Besides “fresh eyes,” the corporate board usually needs to “finger out,” but to “spirit up,” be accountable for sustaining the proper culture for the organization to prosper. As it's worth keeping in mind that engaging, motivating, or innovating' are cultural issues, which is embedded in the processes, policies, procedures, and practices of the organization. Another major variable is -'Leadership Style’ which is expressed in executive behavior, attitudes, and in the processes, policies, etc.

  • Good corporate governance highlighting that the board of directors is ultimately responsible and accountable for developing and then sustaining the environment and culture for an enterprise to prosper (meet its agreed goals with the available resources) whilst making the most of its opportunities. 
  • The Board's involvement in "need to describe the desired environment and culture they see necessary to achieve the agreed goals" as sometimes many organizations are unable to articulate 'what their culture is' let alone 'what they want their culture to be.' 
  • Enterprise Business Culture is "Learned, Knowable, Measurable, Modifiable, and Manageable." Fundamental to being able to "direct, assess, approve, monitor, control" culture is the ability to measure. Board needs to evolve in " describing the desired culture to achieve the well-defined goals," because, talent management is also one of the top priorities at the Board's agenda. 

5.  Wired Up 

Organizations get wired up through their IT capabilities today. IT investments are becoming seen as business change investments, and IT governance is part of mainstream governance structures.

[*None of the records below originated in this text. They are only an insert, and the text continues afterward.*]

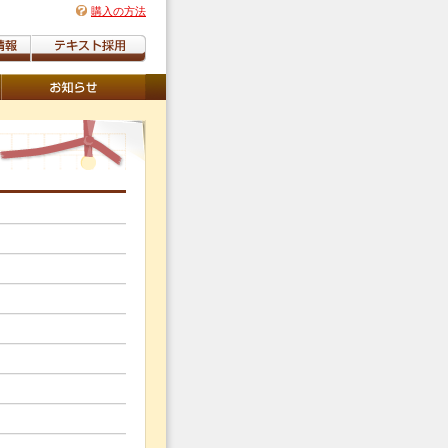
購入の方法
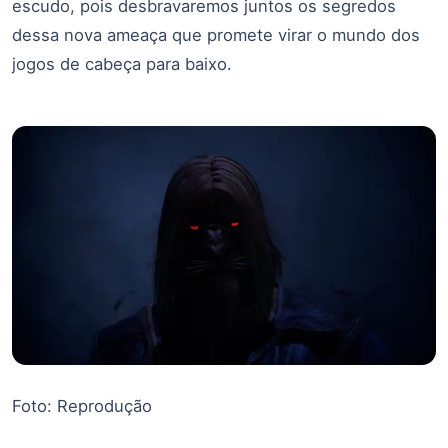
escudo, pois desbravaremos juntos os segredos
dessa nova ameaça que promete virar o mundo dos
jogos de cabeça para baixo.
Foto: Reprodução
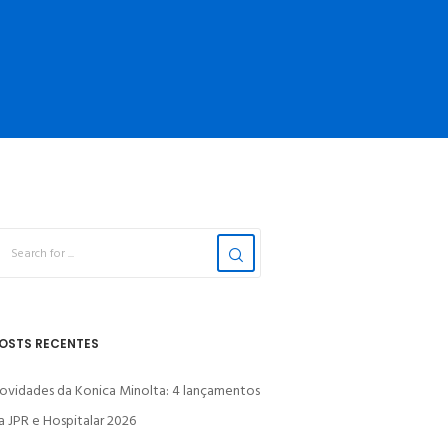
OSTS RECENTES
ovidades da Konica Minolta: 4 lançamentos
a JPR e Hospitalar 2026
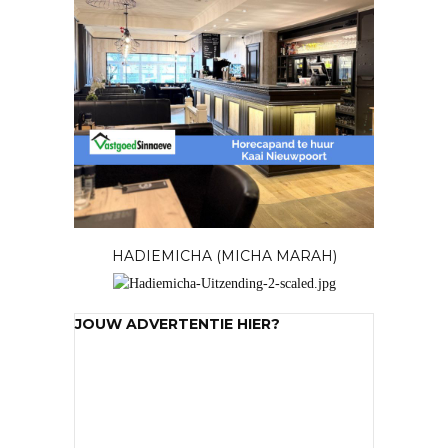
HADIEMICHA (MICHA MARAH)
JOUW ADVERTENTIE HIER?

  • The essence of the change in thinking and language from IT governance to corporate governance of key resources, one of which is IT - and increasingly so, given the significance of the market disruption occurring as a result of the effective use of IT by others! Does this mean that technology exploration might encounter management structure barriers to effective corporate governance attention to IT?
  • Business leaders need to spend some time on understanding IT, just as IT leaders should understand business as well: There is an issue with many business leaders not having a clue about how to factor technology into their planning – but businesses won’t solve that issue by just expecting the CIO to fill the gap. It’s also critical on increasing the skill of the business leaders so that they know how to listen to and think about the information they should be getting on the potential of IT from the CIO and the market in general.
  • What is the ideal IT governance to embrace agile practice-continuous improvement, adapt to changes? As CIOs may not govern IT, Governance and management structures only come together at the Board level; building up an IT roadmap can be important. The roadmap is a program of IT-enabled business changes; it is a program of aligned business and systems transformation. , "IT project overload" is caused by inappropriately-defined strategy or roadmap, when facing many rapidly changes, how to adapt to digital speed, also keep strategy on track, is challenging. 
  • The IT strategy development logic is the following:
    Business strategy -> business architecture TO-BE -> application + information architectures TO-BE -> technical architecture TO-BE -> IT (or EA) AS-IS -> IT roadmap. Realistically, IT strategy cannot be developed before IT architecture, as the IT strategy is a 'ways & means the road map' for realizing the IT architecture. Consequently, IT strategy is indirectly linked to business strategy via the EA produced, business and IT architectures.
All being said, governance controlling and enforcement takes a new meaning in the dynamic era of digitalization, it takes agility, intelligence, and creativity: It needs fresh eyes to see through; it takes “finger-out” to engage in; it enables dot-connecting for innovation, and it also takes an agile mindset and governance practices to wire up your enterprise.



1 comments:

Good information and thank you for posting this. It is easy to understand the concepts.